Once we settled upon the image, we recorded the aural elements that make up the cover’s malleable melody. Some of our more musically adept staffers—including Nick Trautwein, a senior editor who moonlights as a saxophonist, and David Remnick, the editor, on guitar—gathered to interpret Titova’s shapes, selecting the ones they wished to play. Julia Rothchild, a managing editor, who contributed piano, viola, and voice, described the process as “an exercise in synesthesia. What sound would that square make, or those triangles? A thud, or a flutter?”
Impromptu chamber groups formed: a viola-cello duo, a vocal quintet. The musical respite in the middle of the day presented the opportunity to exercise a different kind of focus from that of closing pieces, or making fact-checking calls.
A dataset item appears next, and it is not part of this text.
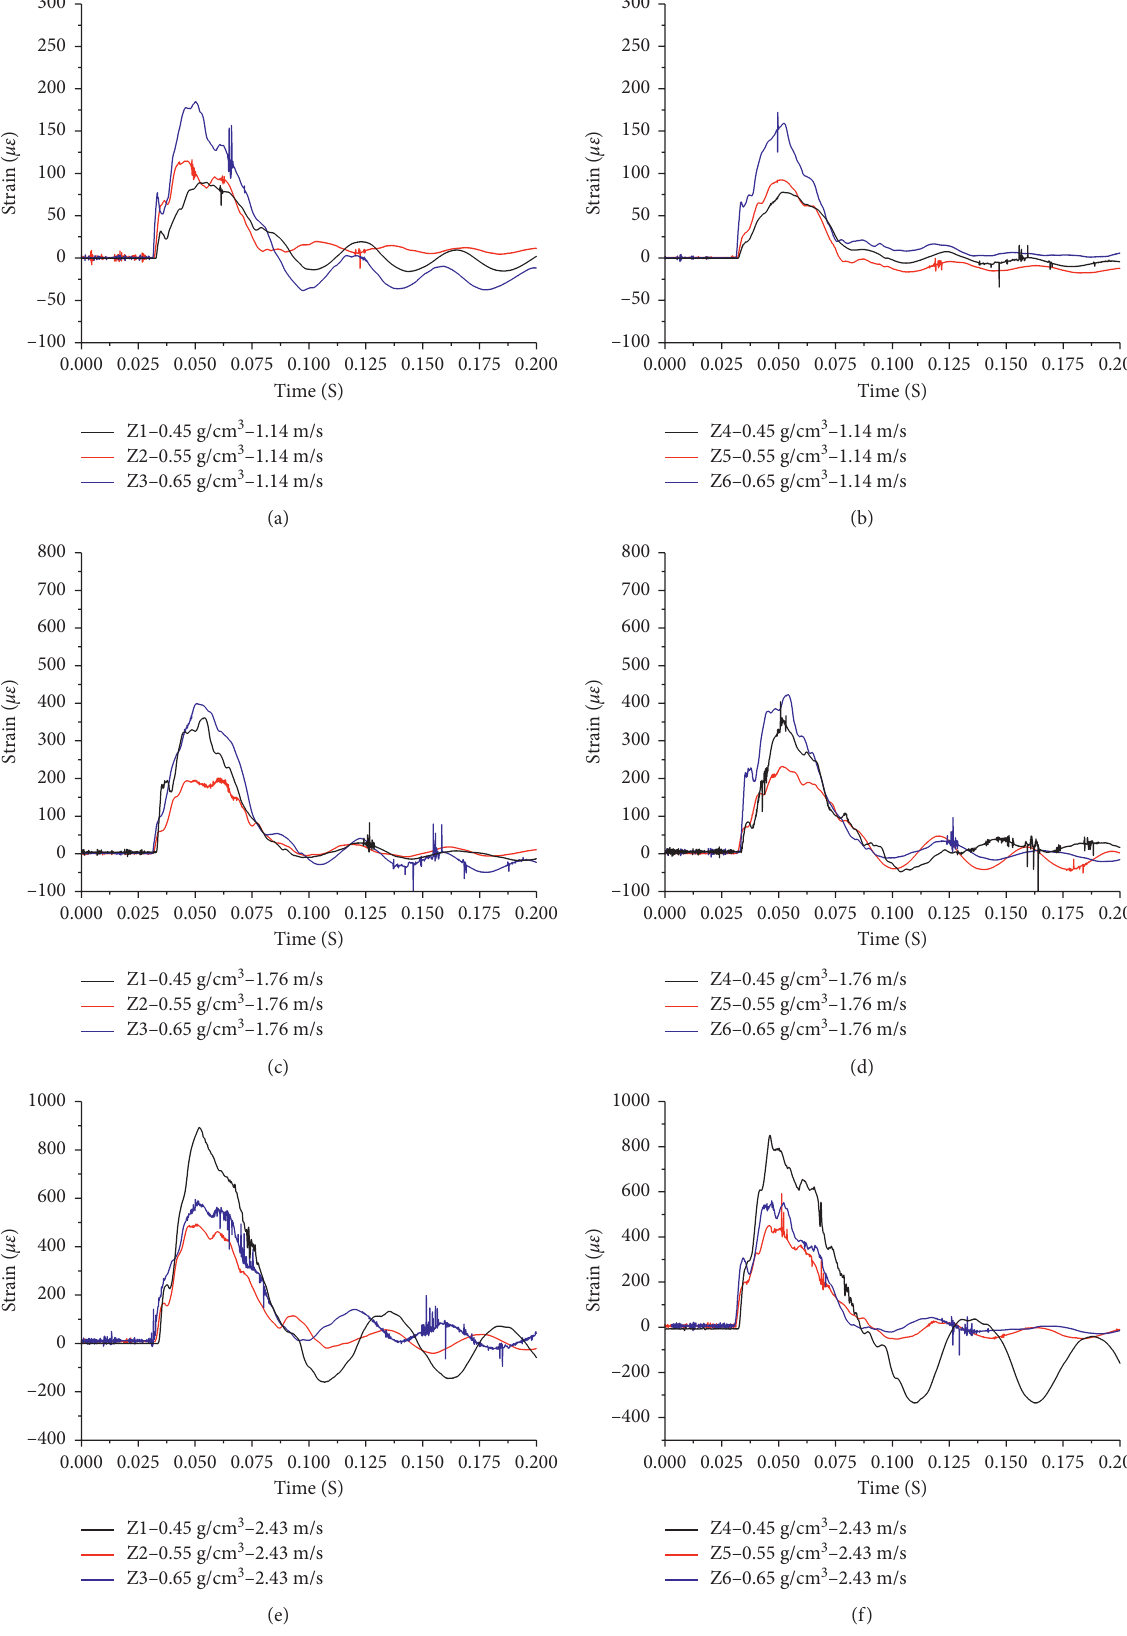
Figure 13: Time history curves of the strain of No. 5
The associate research director Hélène Werner, who has played the cello since she was eight years old, said, “Music set me on my way. It was the organizing principle of my childhood. . . . It demands, of those who play it and listen to it, intellectual commitment and emotional honesty. It is generous in return. There is no better teacher.” Rina Kushnir, the art director, also appreciates music for its emotive qualities, for its ability to communicate what is “not possible to express otherwise.” Liz Maynes-Aminzade, the puzzles-and-games editor, says that “drumming and writing (puzzles or otherwise) light up some of the same parts of my brain.” A unifying factor in everyone’s performance was how seriously each performer took their music. One after the other, when their turn came, they paused their casual banter, took a deep breath, played their bit, and only then rejoined the playful green-room atmosphere. It was an unplanned but perfect demonstration of all our colleagues’ marvellous dedication to all they do.
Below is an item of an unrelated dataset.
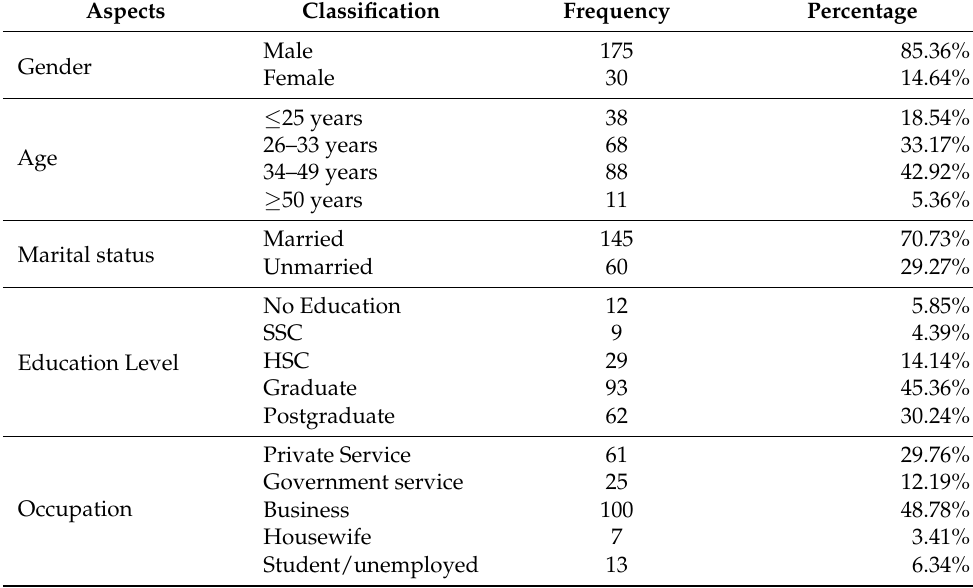
Table 1. Demographic profile of the respondents ( n =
The making of a weekly magazine (or of a Web site, a radio show, a festival, any of our many undertakings) is always a concerted endeavor, but that collaboration happens behind the scenes. This multimedia project, programmed by David Kofahl, the head of the interactives department, with the help of the features editor Sam Wolson, gives a glimpse of the way the efforts of many talented individuals and departments combine to insure that The New Yorker appears on your doorstep (or in your in-box), week after week, as good as we can make it.